En un momento de la lectura de Sádaba escucho esto: “Como dice el poeta, el amor es una flor que vive junto al abismo”. Y paro la lectura del libro y me quedo pensando y, si hubiera estado junto al mar, me habría tumbado junto a las olas a paladear esta sentencia revestida de verso, en todo lo que tiene de verdad y mentira, porque verdad y mentira conviven en esta imagen tan sugestiva.


El ayuntamiento de Arévalo es otra cosa. Allí se ha entrado en la vorágine corriente de ese mundo que estamos diseñando donde la impersonalidad y la indiferencia hacen su agosto convirtiendo las relaciones personales en perezosa burocracia. Primero una llamada a la policía local que es contestada diciendo que espere media hora en el ayuntamiento, sin que está gente aparezca en una hora, una funcionaria a la que intento preguntar y me contesta con el exabrupto de que está cerrado. Para dentro de sí se dice no es mi incumbencia; sí, ese personaje de El Principito que, ensimismado en sus números y en sus asuntos, no sabe para que está en la vida obsesionado por una tarea en definitiva inútil. Total, que me canso de esperar y me voy a buscar un restaurante. Claro es que a estas alturas no me voy a enfadar por esta clase de nimiedades que se desprenden de un absurdo modo de vida que nadie quiere remediar. Al carajo el albergue–deportivo de Arévalo.
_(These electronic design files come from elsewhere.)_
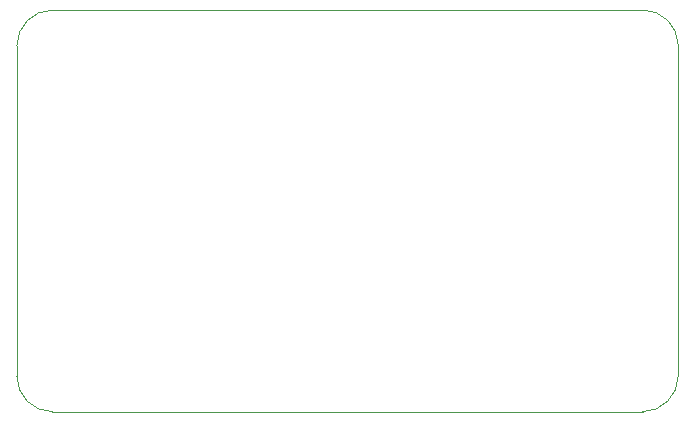
<source format=gm1>
%TF.GenerationSoftware,KiCad,Pcbnew,(5.1.4-0-10_14)*%
%TF.CreationDate,2021-01-25T16:41:12+01:00*%
%TF.ProjectId,DAUGHTER_ALLin,44415547-4854-4455-925f-414c4c696e2e,rev?*%
%TF.SameCoordinates,Original*%
%TF.FileFunction,Profile,NP*%
%FSLAX46Y46*%
G04 Gerber Fmt 4.6, Leading zero omitted, Abs format (unit mm)*
G04 Created by KiCad (PCBNEW (5.1.4-0-10_14)) date 2021-01-25 16:41:12*
%MOMM*%
%LPD*%
G04 APERTURE LIST*
%ADD10C,0.050000*%
G04 APERTURE END LIST*
D10*
X125883072Y-122878882D02*
X75898000Y-122881700D01*
X125893544Y-88878864D02*
X75898000Y-88881700D01*
X128893526Y-91868392D02*
X128883072Y-119878882D01*
X125883072Y-122878882D02*
G75*
G03X128883072Y-119878882I0J3000000D01*
G01*
X128893526Y-91868392D02*
G75*
G03X125893544Y-88878864I-2999982J-10472D01*
G01*
X75898000Y-88881700D02*
G75*
G03X72908472Y-91881682I10472J-2999982D01*
G01*
X72898000Y-119881700D02*
G75*
G03X75898000Y-122881700I3000000J0D01*
G01*
X72908472Y-91881682D02*
X72898000Y-119881700D01*
M02*

</source>
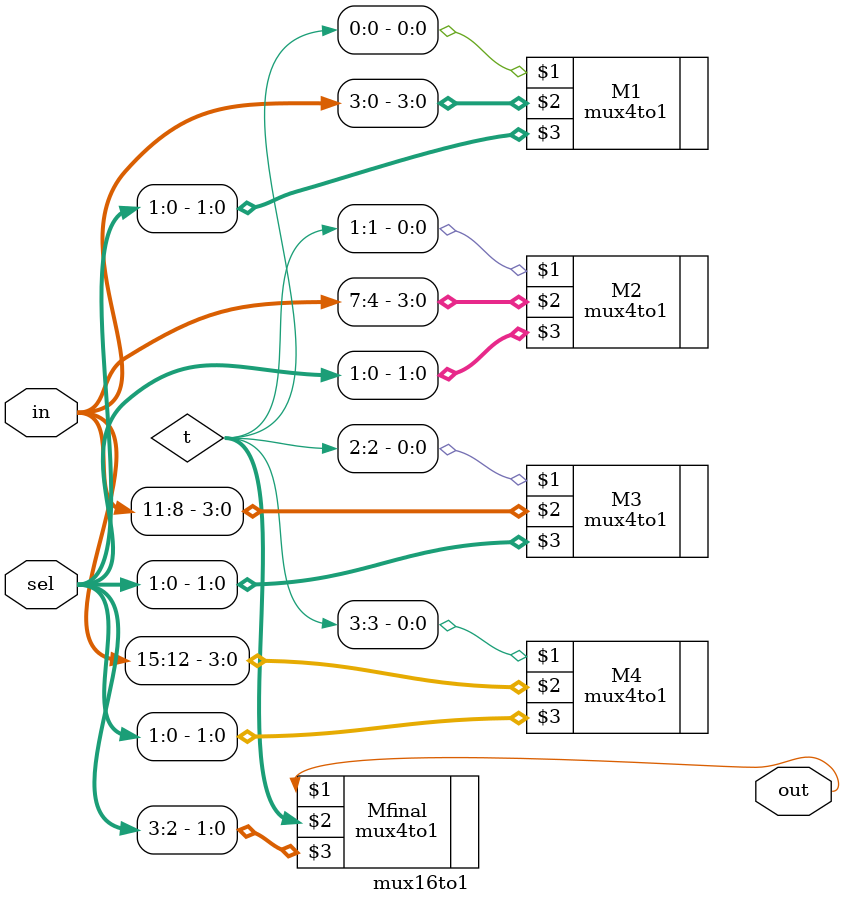
<source format=v>
module mux16to1(out, in, sel);

    input [15:0] in;
    input [3:0] sel;
    output out;
    wire [15:0] in;
    wire [3:0] sel;
    wire out; 
    wire [3:0]t;

    // assign out = in[sel];
    mux4to1 M1(t[0], in[3:0], sel[1:0]);
    mux4to1 M2(t[1], in[7:4], sel[1:0]);
    mux4to1 M3(t[2], in[11:8], sel[1:0]);
    mux4to1 M4(t[3], in[15:12], sel[1:0]);

    mux4to1 Mfinal(out, t, sel[3:2]);


endmodule
</source>
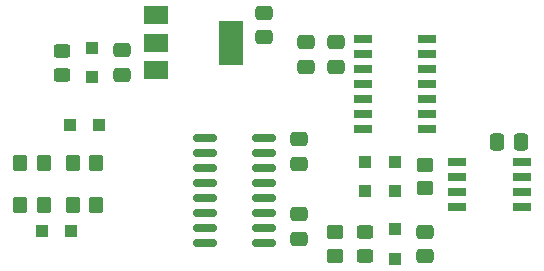
<source format=gtp>
%TF.GenerationSoftware,KiCad,Pcbnew,(6.0.2)*%
%TF.CreationDate,2022-08-31T11:18:45+12:00*%
%TF.ProjectId,webasto_heater_controller,77656261-7374-46f5-9f68-65617465725f,1.0*%
%TF.SameCoordinates,Original*%
%TF.FileFunction,Paste,Top*%
%TF.FilePolarity,Positive*%
%FSLAX46Y46*%
G04 Gerber Fmt 4.6, Leading zero omitted, Abs format (unit mm)*
G04 Created by KiCad (PCBNEW (6.0.2)) date 2022-08-31 11:18:45*
%MOMM*%
%LPD*%
G01*
G04 APERTURE LIST*
G04 Aperture macros list*
%AMRoundRect*
0 Rectangle with rounded corners*
0 $1 Rounding radius*
0 $2 $3 $4 $5 $6 $7 $8 $9 X,Y pos of 4 corners*
0 Add a 4 corners polygon primitive as box body*
4,1,4,$2,$3,$4,$5,$6,$7,$8,$9,$2,$3,0*
0 Add four circle primitives for the rounded corners*
1,1,$1+$1,$2,$3*
1,1,$1+$1,$4,$5*
1,1,$1+$1,$6,$7*
1,1,$1+$1,$8,$9*
0 Add four rect primitives between the rounded corners*
20,1,$1+$1,$2,$3,$4,$5,0*
20,1,$1+$1,$4,$5,$6,$7,0*
20,1,$1+$1,$6,$7,$8,$9,0*
20,1,$1+$1,$8,$9,$2,$3,0*%
G04 Aperture macros list end*
%ADD10RoundRect,0.250000X-0.450000X0.350000X-0.450000X-0.350000X0.450000X-0.350000X0.450000X0.350000X0*%
%ADD11R,1.550000X0.650000*%
%ADD12R,2.000000X1.500000*%
%ADD13R,2.000000X3.800000*%
%ADD14R,1.000000X1.000000*%
%ADD15RoundRect,0.250000X-0.475000X0.337500X-0.475000X-0.337500X0.475000X-0.337500X0.475000X0.337500X0*%
%ADD16R,1.500000X0.650000*%
%ADD17RoundRect,0.250000X0.450000X-0.350000X0.450000X0.350000X-0.450000X0.350000X-0.450000X-0.350000X0*%
%ADD18RoundRect,0.250000X0.350000X0.450000X-0.350000X0.450000X-0.350000X-0.450000X0.350000X-0.450000X0*%
%ADD19RoundRect,0.250000X0.337500X0.475000X-0.337500X0.475000X-0.337500X-0.475000X0.337500X-0.475000X0*%
%ADD20RoundRect,0.250000X0.450000X-0.325000X0.450000X0.325000X-0.450000X0.325000X-0.450000X-0.325000X0*%
%ADD21RoundRect,0.150000X-0.825000X-0.150000X0.825000X-0.150000X0.825000X0.150000X-0.825000X0.150000X0*%
%ADD22RoundRect,0.250000X0.475000X-0.337500X0.475000X0.337500X-0.475000X0.337500X-0.475000X-0.337500X0*%
%ADD23RoundRect,0.250000X-0.350000X-0.450000X0.350000X-0.450000X0.350000X0.450000X-0.350000X0.450000X0*%
G04 APERTURE END LIST*
D10*
%TO.C,R6*%
X152645000Y-97525000D03*
X152645000Y-99525000D03*
%TD*%
D11*
%TO.C,U3*%
X163025000Y-91595000D03*
X163025000Y-92865000D03*
X163025000Y-94135000D03*
X163025000Y-95405000D03*
X168475000Y-95405000D03*
X168475000Y-94135000D03*
X168475000Y-92865000D03*
X168475000Y-91595000D03*
%TD*%
D12*
%TO.C,U1*%
X137530000Y-79190000D03*
D13*
X143830000Y-81490000D03*
D12*
X137530000Y-81490000D03*
X137530000Y-83790000D03*
%TD*%
D14*
%TO.C,D2*%
X130195000Y-88500000D03*
X132695000Y-88500000D03*
%TD*%
D15*
%TO.C,C6*%
X149595000Y-89677500D03*
X149595000Y-91752500D03*
%TD*%
D14*
%TO.C,D6*%
X157725000Y-97275000D03*
X157725000Y-99775000D03*
%TD*%
D15*
%TO.C,C4*%
X150210000Y-81462500D03*
X150210000Y-83537500D03*
%TD*%
D14*
%TO.C,D1*%
X132080000Y-84435000D03*
X132080000Y-81935000D03*
%TD*%
D16*
%TO.C,U2*%
X155050000Y-81190000D03*
X155050000Y-82460000D03*
X155050000Y-83730000D03*
X155050000Y-85000000D03*
X155050000Y-86270000D03*
X155050000Y-87540000D03*
X155050000Y-88810000D03*
X160450000Y-88810000D03*
X160450000Y-87540000D03*
X160450000Y-86270000D03*
X160450000Y-85000000D03*
X160450000Y-83730000D03*
X160450000Y-82460000D03*
X160450000Y-81190000D03*
%TD*%
D17*
%TO.C,R5*%
X160265000Y-93810000D03*
X160265000Y-91810000D03*
%TD*%
D18*
%TO.C,R4*%
X132445000Y-95250000D03*
X130445000Y-95250000D03*
%TD*%
D19*
%TO.C,C5*%
X168437500Y-89900000D03*
X166362500Y-89900000D03*
%TD*%
D20*
%TO.C,F1*%
X129540000Y-84210000D03*
X129540000Y-82160000D03*
%TD*%
D14*
%TO.C,D5*%
X155185000Y-91560000D03*
X155185000Y-94060000D03*
%TD*%
D20*
%TO.C,D7*%
X155185000Y-99550000D03*
X155185000Y-97500000D03*
%TD*%
D15*
%TO.C,C2*%
X146685000Y-78972500D03*
X146685000Y-81047500D03*
%TD*%
D14*
%TO.C,D4*%
X157725000Y-94060000D03*
X157725000Y-91560000D03*
%TD*%
D15*
%TO.C,C3*%
X152750000Y-81462500D03*
X152750000Y-83537500D03*
%TD*%
D18*
%TO.C,R3*%
X132445000Y-91675000D03*
X130445000Y-91675000D03*
%TD*%
D21*
%TO.C,U4*%
X141670000Y-89535000D03*
X141670000Y-90805000D03*
X141670000Y-92075000D03*
X141670000Y-93345000D03*
X141670000Y-94615000D03*
X141670000Y-95885000D03*
X141670000Y-97155000D03*
X141670000Y-98425000D03*
X146620000Y-98425000D03*
X146620000Y-97155000D03*
X146620000Y-95885000D03*
X146620000Y-94615000D03*
X146620000Y-93345000D03*
X146620000Y-92075000D03*
X146620000Y-90805000D03*
X146620000Y-89535000D03*
%TD*%
D15*
%TO.C,C8*%
X160265000Y-97487500D03*
X160265000Y-99562500D03*
%TD*%
D22*
%TO.C,C1*%
X134620000Y-84222500D03*
X134620000Y-82147500D03*
%TD*%
D23*
%TO.C,R2*%
X126000000Y-95250000D03*
X128000000Y-95250000D03*
%TD*%
D22*
%TO.C,C7*%
X149595000Y-98102500D03*
X149595000Y-96027500D03*
%TD*%
D14*
%TO.C,D3*%
X130350000Y-97400000D03*
X127850000Y-97400000D03*
%TD*%
D23*
%TO.C,R1*%
X126000000Y-91675000D03*
X128000000Y-91675000D03*
%TD*%
M02*

</source>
El olor de la abstrusa burocracia me espanta y, de la misma manera que estoy encantado con el recibimiento y la humanidad que se me deparó ayer en el ayuntamiento de Gotarrendura en la persona de Lorena, huyo como de la peste de este otro mundo de burócratas para el que las personas, como en el cuento de Saint Exupery, son un mero accidente en su vida laboral.

Como en un restaurante de pedigree ubicado en una especie de cueva cubierta su bóveda de ladrillos al modo de la arquitectura mozárabe, un ambiente acogedor que invita a conversar, y entonces, echo de menos a Paco y a Victoria con los que tan agradable fue conversar dos días atrás frente a las murallas de Ávila. Total, que se me quitaron las ganas de volver a llamar a la policía local para dormir en un polideportivo y busqué un hotel próximo en el que pasar el resto del día. Después me acordé de Frenk, la peregrina estadounidense, y casi amiga ya, a la que dejé dormida en el albergue pero que, dado que yo me había demorado un buen rato en un bar de Tiñosillo a terminar la crónica del diario anterior, acabó por alcanzarme. Me gustó volverme a encontrar con ella en el bar junto a la gran estufa que presidía el lugar. Ahora me preguntaba cómo se las apañaría con su pobre español con estos perezosos burócratas de Arévalo. 



Escena típica de nuestros días. La mama carga con las abultadas cartera mientras los niños juegan.